Print every line unchanged, starting at the beginning of the material and going on through the line that contains "Tourismus – was", with that line included. Leave the pictures out of your answer.

#### Record extracts

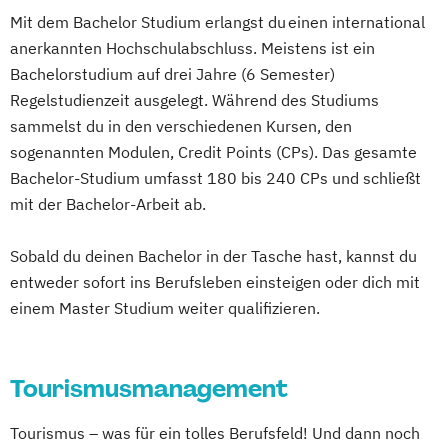
Mit dem Bachelor Studium erlangst du einen international
anerkannten Hochschulabschluss. Meistens ist ein
Bachelorstudium auf drei Jahre (6 Semester)
Regelstudienzeit ausgelegt. Während des Studiums
sammelst du in den verschiedenen Kursen, den
sogenannten Modulen, Credit Points (CPs). Das gesamte
Bachelor-Studium umfasst 180 bis 240 CPs und schließt
mit der Bachelor-Arbeit ab.
Sobald du deinen Bachelor in der Tasche hast, kannst du
entweder sofort ins Berufsleben einsteigen oder dich mit
einem Master Studium weiter qualifizieren.
Tourismusmanagement
Tourismus – was für ein tolles Berufsfeld! Und dann noch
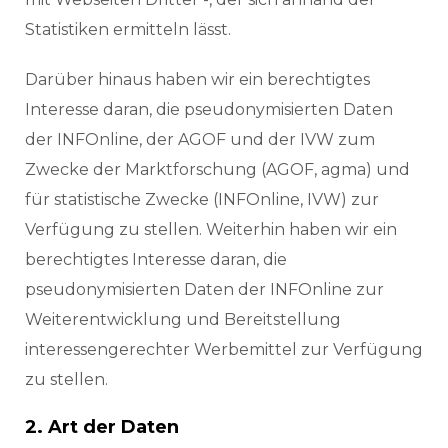
Statistiken ermitteln lässt.
Darüber hinaus haben wir ein berechtigtes
Interesse daran, die pseudonymisierten Daten
der INFOnline, der AGOF und der IVW zum
Zwecke der Marktforschung (AGOF, agma) und
für statistische Zwecke (INFOnline, IVW) zur
Verfügung zu stellen. Weiterhin haben wir ein
berechtigtes Interesse daran, die
pseudonymisierten Daten der INFOnline zur
Weiterentwicklung und Bereitstellung
interessengerechter Werbemittel zur Verfügung
zu stellen.
2. Art der Daten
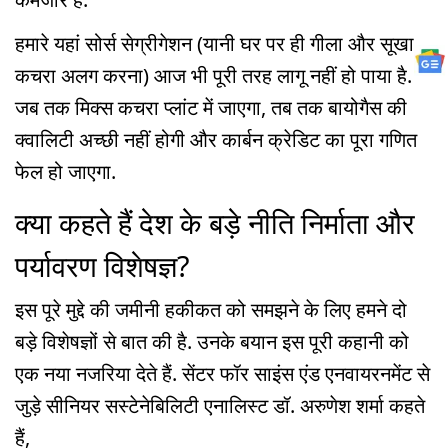
हमारे यहां सोर्स सेग्रीगेशन (यानी घर पर ही गीला और सूखा
कचरा अलग करना) आज भी पूरी तरह लागू नहीं हो पाया है.
जब तक मिक्स कचरा प्लांट में जाएगा, तब तक बायोगैस की
क्वालिटी अच्छी नहीं होगी और कार्बन क्रेडिट का पूरा गणित
फेल हो जाएगा.
क्या कहते हैं देश के बड़े नीति निर्माता और
पर्यावरण विशेषज्ञ?
इस पूरे मुद्दे की जमीनी हकीकत को समझने के लिए हमने दो
बड़े विशेषज्ञों से बात की है. उनके बयान इस पूरी कहानी को
एक नया नजरिया देते हैं. सेंटर फॉर साइंस एंड एनवायरनमेंट से
जुड़े सीनियर सस्टेनेबिलिटी एनालिस्ट डॉ. अरुणेश शर्मा कहते
हैं,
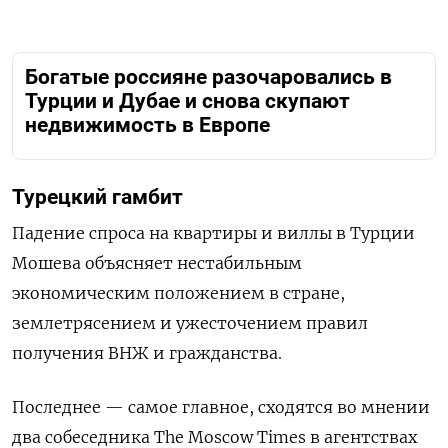
Богатые россияне разочаровались в
Турции и Дубае и снова скупают
недвижимость в Европе
Турецкий гамбит
Падение спроса на квартиры и виллы в Турции
Мошева объясняет нестабильным
экономическим положением в стране,
землетрясением и ужесточением правил
получения ВНЖ и гражданства.
Последнее — самое главное, сходятся во мнении
два собеседника The Moscow Times в агентствах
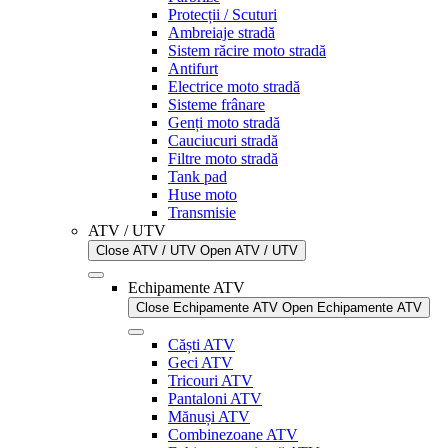
Protecții / Scuturi
Ambreiaje stradă
Sistem răcire moto stradă
Antifurt
Electrice moto stradă
Sisteme frânare
Genți moto stradă
Cauciucuri stradă
Filtre moto stradă
Tank pad
Huse moto
Transmisie
ATV / UTV
Close ATV / UTV
Open ATV / UTV
Echipamente ATV
Close Echipamente ATV
Open Echipamente ATV
Căști ATV
Geci ATV
Tricouri ATV
Pantaloni ATV
Mănuși ATV
Combinezoane ATV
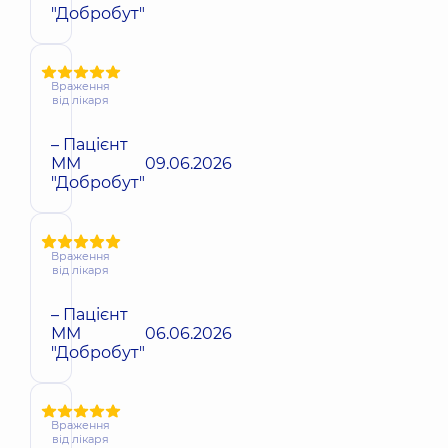
"Добробут"
Враження
від лікаря
– Пацієнт
ММ
09.06.2026
"Добробут"
Враження
від лікаря
– Пацієнт
ММ
06.06.2026
"Добробут"
Враження
від лікаря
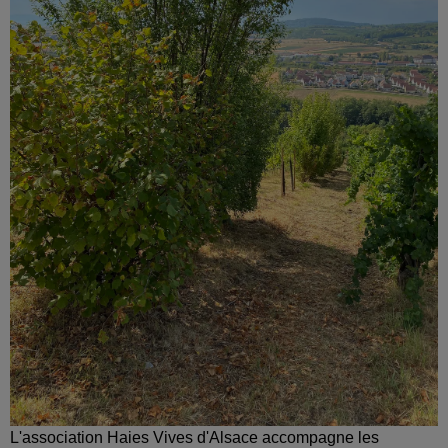
L'association Haies Vives d'Alsace accompagne les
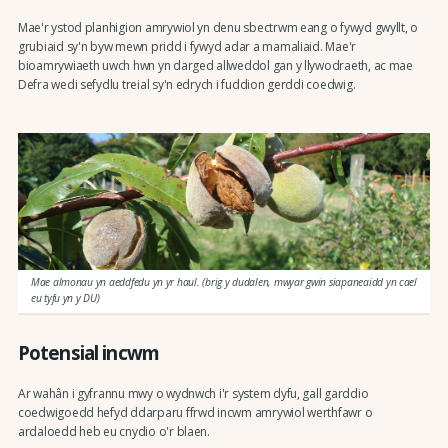
Mae'r ystod planhigion amrywiol yn denu sbectrwm eang o fywyd gwyllt, o
grubiaid sy'n byw mewn pridd i fywyd adar a mamaliaid. Mae'r
bioamrywiaeth uwch hwn yn darged allweddol gan y llywodraeth, ac mae
Defra wedi sefydlu treial sy'n edrych i fuddion gerddi coedwig.
Mae almonau yn aeddfedu yn yr haul. (brig y dudalen, mwyar gwin siapaneaidd yn cael
eu tyfu yn y DU)
Potensial incwm
Ar wahân i gyfrannu mwy o wydnwch i'r system dyfu, gall garddio
coedwigoedd hefyd ddarparu ffrwd incwm amrywiol werthfawr o
ardaloedd heb eu cnydio o'r blaen.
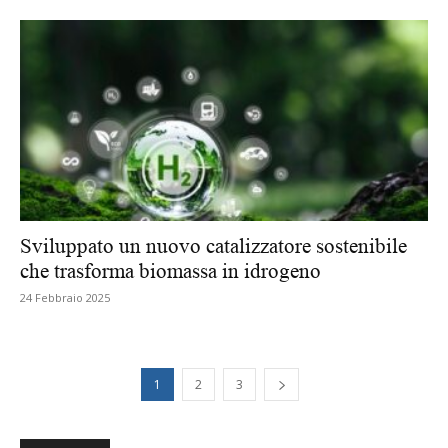
Sviluppato un nuovo catalizzatore sostenibile
che trasforma biomassa in idrogeno
24 Febbraio 2025
1
2
3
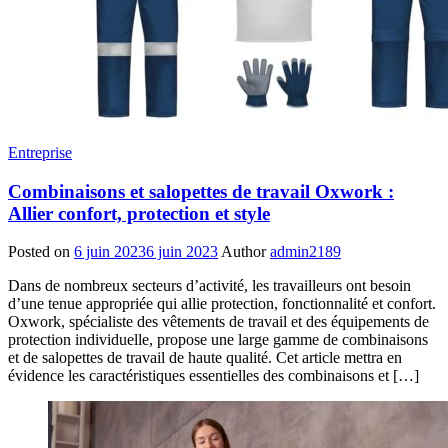
Entreprise
Combinaisons et salopettes de travail Oxwork :
Allier confort, protection et style
Posted on
6 juin 2023
6 juin 2023
Author
admin2189
Dans de nombreux secteurs d’activité, les travailleurs ont besoin
d’une tenue appropriée qui allie protection, fonctionnalité et confort.
Oxwork, spécialiste des vêtements de travail et des équipements de
protection individuelle, propose une large gamme de combinaisons
et de salopettes de travail de haute qualité. Cet article mettra en
évidence les caractéristiques essentielles des combinaisons et […]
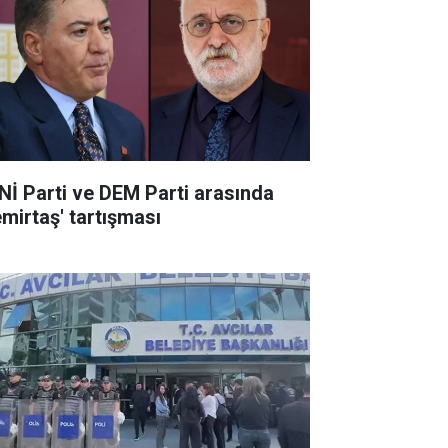
Nİ Parti ve DEM Parti arasında
emirtaş' tartışması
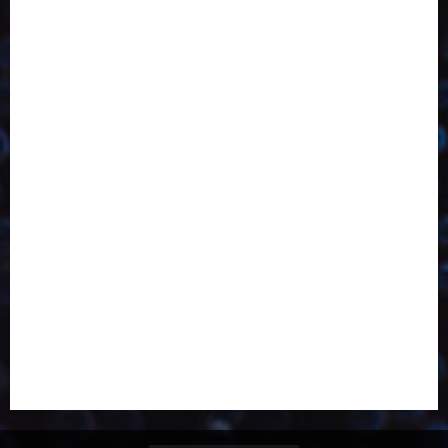
Bebidas
Competitividade
Conhecimento
Desenvolvimento
Design
Dezembro
Economia Circular
ED406
ED407
ED413
ED414
ED415
ED416
ED417
ED418
ED421
ED423
ED424
ED425
Eventos
Fevereiro
Fronteiras
Industria
Inovação
Janeiro
Julho
Junho
Marketing
Março
Notícias
Novembro
Outubro
Pesquisa
Reciclagem
Revista
Selecionado pelo Editor
Setembro
Sustentabilidade
Tecnologia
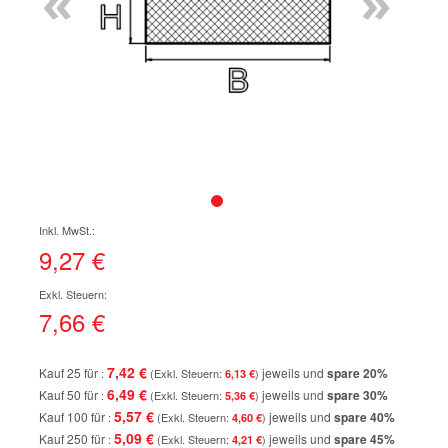
«
»
Zum
Anfang
der
9,27 €
Bildgalerie
springen
7,66 €
7,42 €
Kauf 25 für
jeweils und
spare
20
%
6,13 €
6,49 €
Kauf 50 für
jeweils und
spare
30
%
5,36 €
5,57 €
Kauf 100 für
jeweils und
spare
40
%
4,60 €
5,09 €
Kauf 250 für
jeweils und
spare
45
%
4,21 €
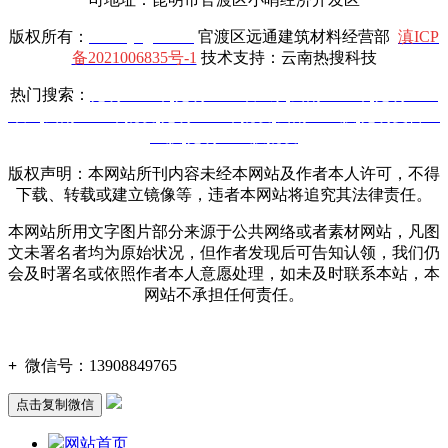
版权所有：
www.yttgcl.com
官渡区远通建筑材料经营部
滇ICP
备2021006835号-1
技术支持：云南热搜科技
热门搜索：
昆明土工布
,
昆明土工布厂家
,
云南土工布
,
昆明土工
布厂
,
云南土工布批发
,
昆明土工布批发
,
云南土工膜
,
昆明复合土
工膜
,
昆明土工膜批发
版权声明：本网站所刊内容未经本网站及作者本人许可，不得
下载、转载或建立镜像等，违者本网站将追究其法律责任。
本网站所用文字图片部分来源于公共网络或者素材网站，凡图
文未署名者均为原始状况，但作者发现后可告知认领，我们仍
会及时署名或依照作者本人意愿处理，如未及时联系本站，本
网站不承担任何责任。
+
微信号：
13908849765
点击复制微信
网站首页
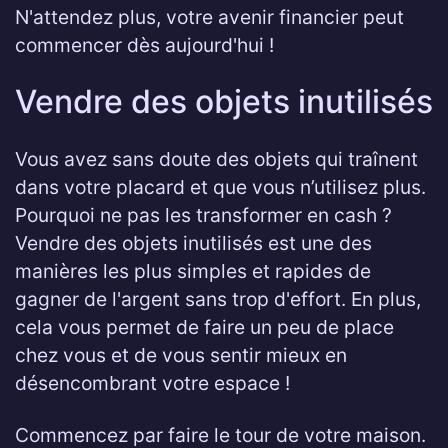
N'attendez plus, votre avenir financier peut
commencer dès aujourd'hui !
Vendre des objets inutilisés
Vous avez sans doute des objets qui traînent
dans votre placard et que vous n’utilisez plus.
Pourquoi ne pas les transformer en cash ?
Vendre des objets inutilisés est une des
manières les plus simples et rapides de
gagner de l'argent sans trop d'effort. En plus,
cela vous permet de faire un peu de place
chez vous et de vous sentir mieux en
désencombrant votre espace !
Commencez par faire le tour de votre maison.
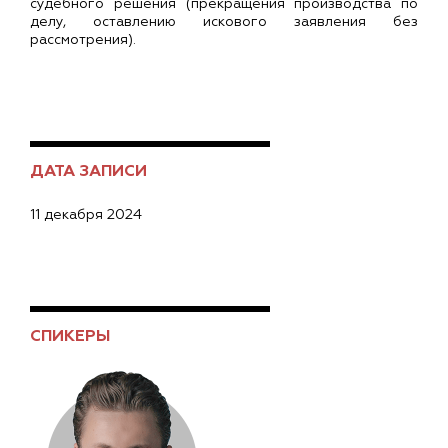
судебного решения (прекращения производства по
делу, оставлению искового заявления без
рассмотрения).
ДАТА ЗАПИСИ
11 декабря 2024
СПИКЕРЫ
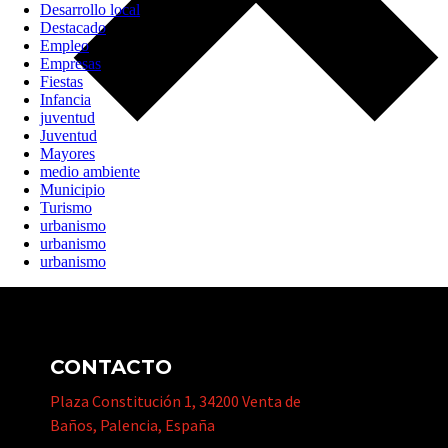
Desarrollo local
Destacado
Empleo
Empresas
Fiestas
Infancia
juventud
Juventud
Mayores
medio ambiente
Municipio
Turismo
urbanismo
urbanismo
urbanismo
CONTACTO
Plaza Constitución 1, 34200 Venta de
Baños, Palencia, España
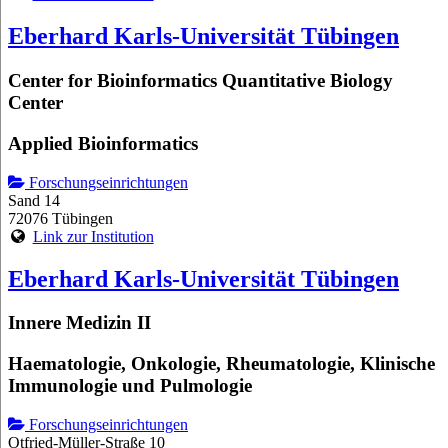
Eberhard Karls-Universität Tübingen
Center for Bioinformatics Quantitative Biology
Center
Applied Bioinformatics
Forschungseinrichtungen
Sand 14
72076 Tübingen
Link zur Institution
Eberhard Karls-Universität Tübingen
Innere Medizin II
Haematologie, Onkologie, Rheumatologie, Klinische
Immunologie und Pulmologie
Forschungseinrichtungen
Otfried-Müller-Straße 10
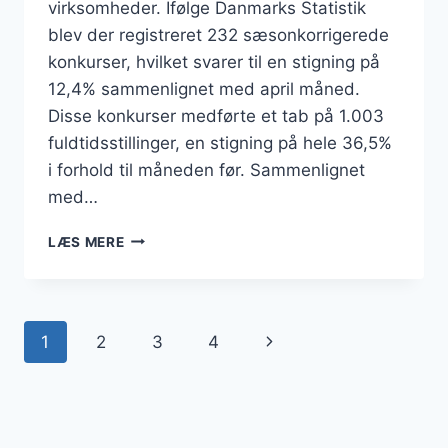
virksomheder. Ifølge Danmarks Statistik
blev der registreret 232 sæsonkorrigerede
konkurser, hvilket svarer til en stigning på
12,4% sammenlignet med april måned.
Disse konkurser medførte et tab på 1.003
fuldtidsstillinger, en stigning på hele 36,5%
i forhold til måneden før. Sammenlignet
med…
KONKURSBØLGE
LÆS MERE
SKYLLER
IND
OVER
DANMARK:
Side
Næste
1
2
3
4
HVER
FEMTE
navigation
side
VIRKSOMHED
LUKKER
MED
ANSATTE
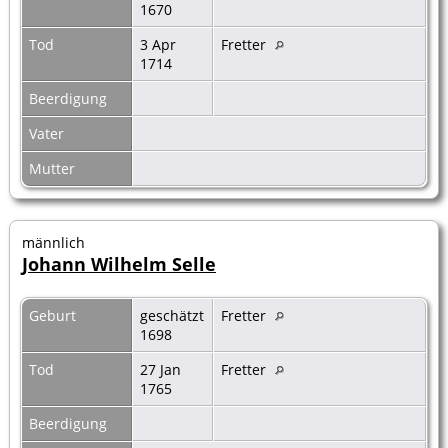
1670
Tod
3 Apr
Fretter
1714
Beerdigung
Vater
Mutter
männlich
Johann Wilhelm Selle
Geburt
geschätzt
Fretter
1698
Tod
27 Jan
Fretter
1765
Beerdigung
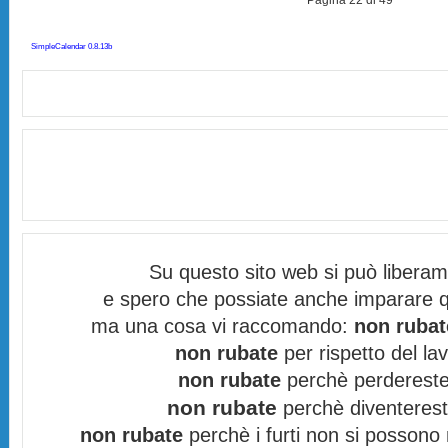
Pagina 22 di 49
SimpleCalendar 0.8.13b
Su questo sito web si può libera
e spero che possiate anche imparare q
ma una cosa vi raccomando:
non rubat
non rubate
per rispetto del lav
non rubate
perchè perdereste 
non rubate
perchè diventereste
non rubate
perchè i furti non si possono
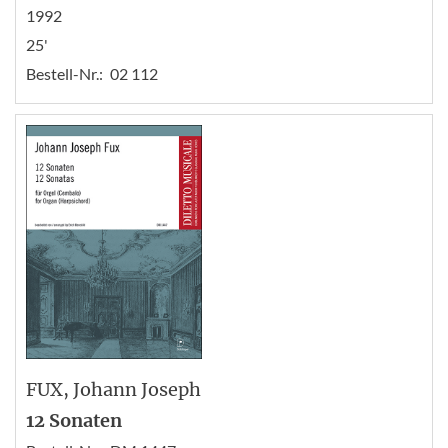
1992
25'
Bestell-Nr.:
02 112
FUX
, Johann Joseph
12 Sonaten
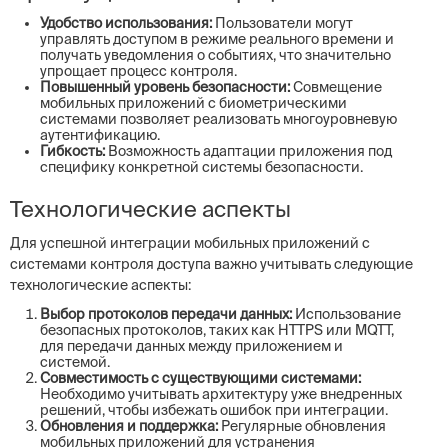
Удобство использования:
Пользователи могут
управлять доступом в режиме реального времени и
получать уведомления о событиях, что значительно
упрощает процесс контроля.
Повышенный уровень безопасности:
Совмещение
мобильных приложений с биометрическими
системами позволяет реализовать многоуровневую
аутентификацию.
Гибкость:
Возможность адаптации приложения под
специфику конкретной системы безопасности.
Технологические аспекты
Для успешной интеграции мобильных приложений с
системами контроля доступа важно учитывать следующие
технологические аспекты:
Выбор протоколов передачи данных:
Использование
безопасных протоколов, таких как HTTPS или MQTT,
для передачи данных между приложением и
системой.
Совместимость с существующими системами:
Необходимо учитывать архитектуру уже внедренных
решений, чтобы избежать ошибок при интеграции.
Обновления и поддержка:
Регулярные обновления
мобильных приложений для устранения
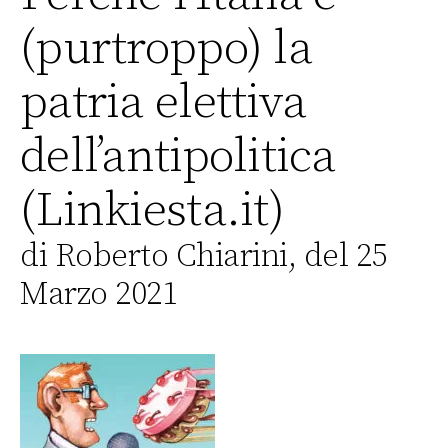
(purtroppo) la
patria elettiva
dell’antipolitica
(Linkiesta.it)
di Roberto Chiarini, del 25
Marzo 2021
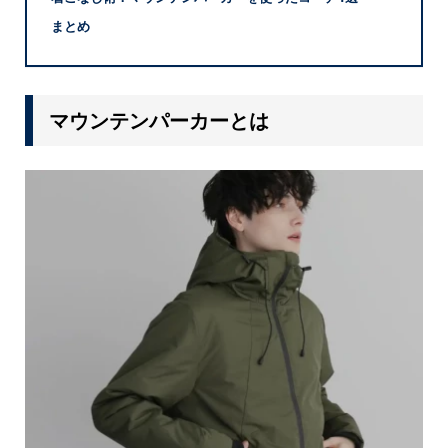
まとめ
マウンテンパーカーとは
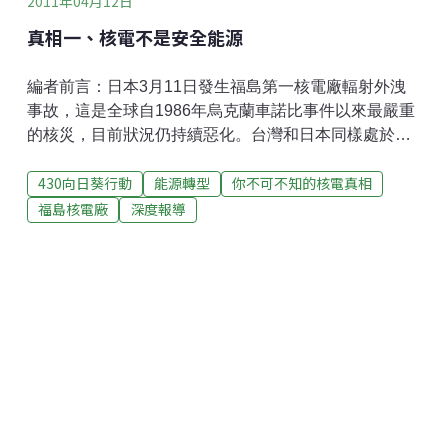
2011年04月12日
真相一、核電不是安全能源
編者前言：日本3月11日發生福島第一核電廠輻射外洩
事故，這是全球自1986年烏克蘭車諾比事件以來最嚴重
的核災，目前狀況仍持續惡化。台灣和日本同樣處於地
震帶上，應記取歷史悲劇的教訓，徹底檢討核能政策的
430向日葵行動
能源轉型
你不可不知的核電真相
存廢。本報今日起與長期關心核安問題的「綠色公民行
動聯盟」合作，一連十天連載「你不可不知的核電真
福島核電廠
深度報導
相」。在您決定是否響應「430向日葵廢核行動」之
前，邀請您一起共同來探討，我們如何保障安全的用
電，走出核災威脅的陰影。台電與核能學界常說核電是
最安全的能源，甚至強調福島核災是上帝在幫人們做實
驗，想要測試看看人類的核能安全能到什麼程度，每一
次的災難對往後的核電廠反而是祝福。但這絕非事實。
根據新加坡國立大學Sovacool教授的研究1，在1907年
至2007年這100年間，核電相關意外，導致了四千人的
死亡，高於石油、煤礦開採以及天然氣等石化能源。而
其造成人民財產的損失總計高達166億美元，亦較上述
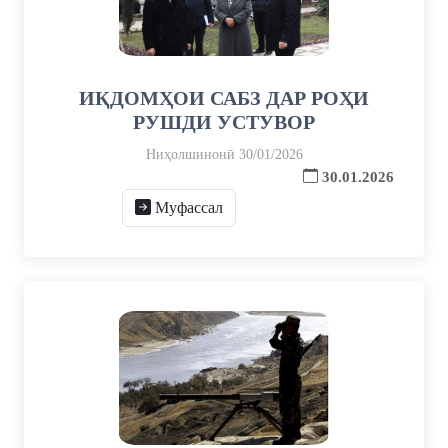
ИҚДОМҲОИ САБЗ ДАР РОҲИ
РУШДИ УСТУВОР
Ниҳолшинонӣ 30/01/2026
30.01.2026
Муфассал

########

** Result for this exercise **
Mit dem Bachelor Studium erlangst du einen international
anerkannten Hochschulabschluss. Meistens ist ein
Bachelorstudium auf drei Jahre (6 Semester)
Regelstudienzeit ausgelegt. Während des Studiums
sammelst du in den verschiedenen Kursen, den
sogenannten Modulen, Credit Points (CPs). Das gesamte
Bachelor-Studium umfasst 180 bis 240 CPs und schließt
mit der Bachelor-Arbeit ab.
Sobald du deinen Bachelor in der Tasche hast, kannst du
entweder sofort ins Berufsleben einsteigen oder dich mit
einem Master Studium weiter qualifizieren.
Tourismusmanagement
Tourismus – was für ein tolles Berufsfeld! Und dann noch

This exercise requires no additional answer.